British comedy television series

Only Child is a British television sitcom starring Gregor Fisher and Greg McHugh. It ran for two series, premiering on BBC Scotland on 21 November 2024. The second series was commissioned in May 2025 and released the following year.

==Synopsis==
Richard Pritchard, an actor, returns from London to visit his recently widowed father Ken in his family home in Forres in Moray.

==Cast and characters==
- Gregor Fisher as Ken Pritchard
- Greg McHugh as Richard Pritchard
- Amy Lennox as Emily, Ken's neighbour and Richard's schoolfriend
- Clare Barrett as Jen
- Robin Laing as Ian
- Jenny Galloway as Beth
- Kevin Bishop as Tim
- Paul Rattray as Digsy, Richard's schoolfriend
- Stuart Bowman as Rod, Ken's next-door neighbour
- Forbes Masson as Crawford
- Jennifer Saunders as Sally (voice), Richard's inept agent
- Belinda Owusu as Dr Roach, Ken’s Doctor

==Production==
The six-part series is a Happy Tramp North production. It is written by Bryce Hart and directed by Al Campbell and Holly Walsh. The producer is Ursula Haworth and the executive producer is Neil Webster.

The cast is led by Gregor Fisher and Greg McHugh, which McHugh described working closely with Fisher as a "dream come true". McHugh also said the character of Richard is "the closest I have played to myself in terms of a character. I sometimes find him a bit annoying. Although, people might say that about me who know me." The cast includes Forbes Masson, Amy Lennox, Clare Barrett, Robin Laing, Paul Rattray and Jennifer Saunders in a voice role. Themes developed in the series include mortality, ageing, parent-child relationships and intergenerational differences.

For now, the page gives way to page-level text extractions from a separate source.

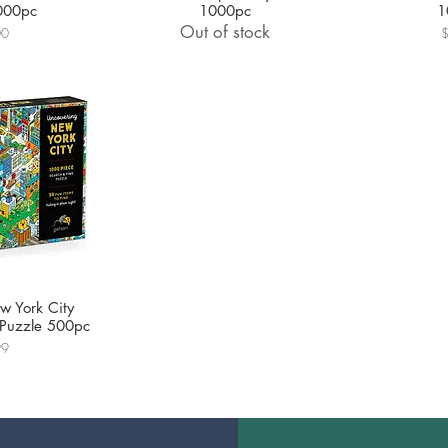
000pc
1000pc
1
Out of stock
P
00
w York City
 Puzzle 500pc
99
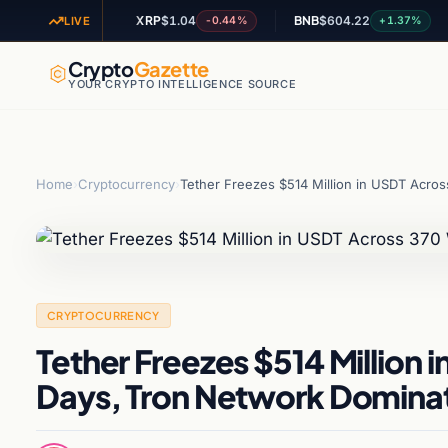
5
XRP
$1.04
BNB
$604.22
A
+1.38%
-0.44%
+1.37%
LIVE
Crypto
Gazette
YOUR CRYPTO INTELLIGENCE SOURCE
Home
›
Cryptocurrency
›
Tether Freezes $514 Million in USDT Acro
CRYPTOCURRENCY
Tether Freezes $514 Million 
Days, Tron Network Domina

The series began filming in Scotland in July 2024. Filming locations including Glasgow, Whitecraigs Railway Station and Barrhead. Filming on the second series took place in August 2025.

The series was not renewed for a third series. Gregor Fisher revealed he'd been notified of the cancellation on 18 August 2026.

==Episodes==

===Series overview===

| Series | Episodes |  | Originally released |  |
| First released | Last released |
| 1 | 6 |  | 21 November 2024 | 21 November 2024 |
| 2 | 6 |  | 4 May 2026 | 4 May 2026 |

===Series 1 (2024)===

| No. overall | No. in series | Title | Directed by | Written by | Original release date |
|---|---|---|---|---|---|
| 1 | 1 | "Eh?" | Al Campbell, Holly Walsh | Bryce Hart | 21 November 2024 |
| 2 | 2 | "Raisins" | Al Campbell | Bryce Hart | 21 November 2024 |
| 3 | 3 | "Team Pritchard" | Al Campbell | Bryce Hart | 21 November 2024 |
| 4 | 4 | "The Thespian" | Al Campbell | Bryce Hart | 21 November 2024 |
| 5 | 5 | "Who's Brian?" | Al Campbell | Bryce Hart | 21 November 2024 |
| 6 | 6 | "The Long Goodbye" | Al Campbell | Bryce Hart | 21 November 2024 |

===Series 2 (2026)===

| No. overall | No. in series | Title | Directed by | Written by | Original release date |
|---|---|---|---|---|---|
| 7 | 1 | "Growing" | John Addis | Bryce Hart | 4 May 2026 |
| 8 | 2 | "Seize the Day-Lewis" | John Addis | Bryce Hart | 4 May 2026 |
| 9 | 3 | "Dual Control" | John Addis | Bryce Hart | 4 May 2026 |
| 10 | 4 | "Training Day" | John Addis | Bryce Hart | 4 May 2026 |
| 11 | 5 | "Secrets and Ladders" | John Addis | Bryce Hart | 4 May 2026 |
| 12 | 6 | "TBC" | John Addis | Bryce Hart | 4 May 2026 |

==Broadcast==
Series 1 premiered on BBC Scotland on 21 November 2024 and on BBC One 22 November 2024.

Series 2 premiered on 4 May 2026 on BBC Scotland and BBC iPlayer, and 6 May 2026 on BBC One.

==Reception==
Alison Rowat in The Herald praised the humour in the series and said "the best thing about Only Child, however, is the casting… Individually, Fisher and McHugh are class acts. Together, they are a dream ticket. It’s as if they've been together for years." Rachel Aroesti in The Guardian also praised the humour saying "I laughed out loud five times during the first three minutes.. Bryce Hart’s script is meticulously dense with gags, delivered with exemplary timing by its two leads. In other words, it’s pretty funny".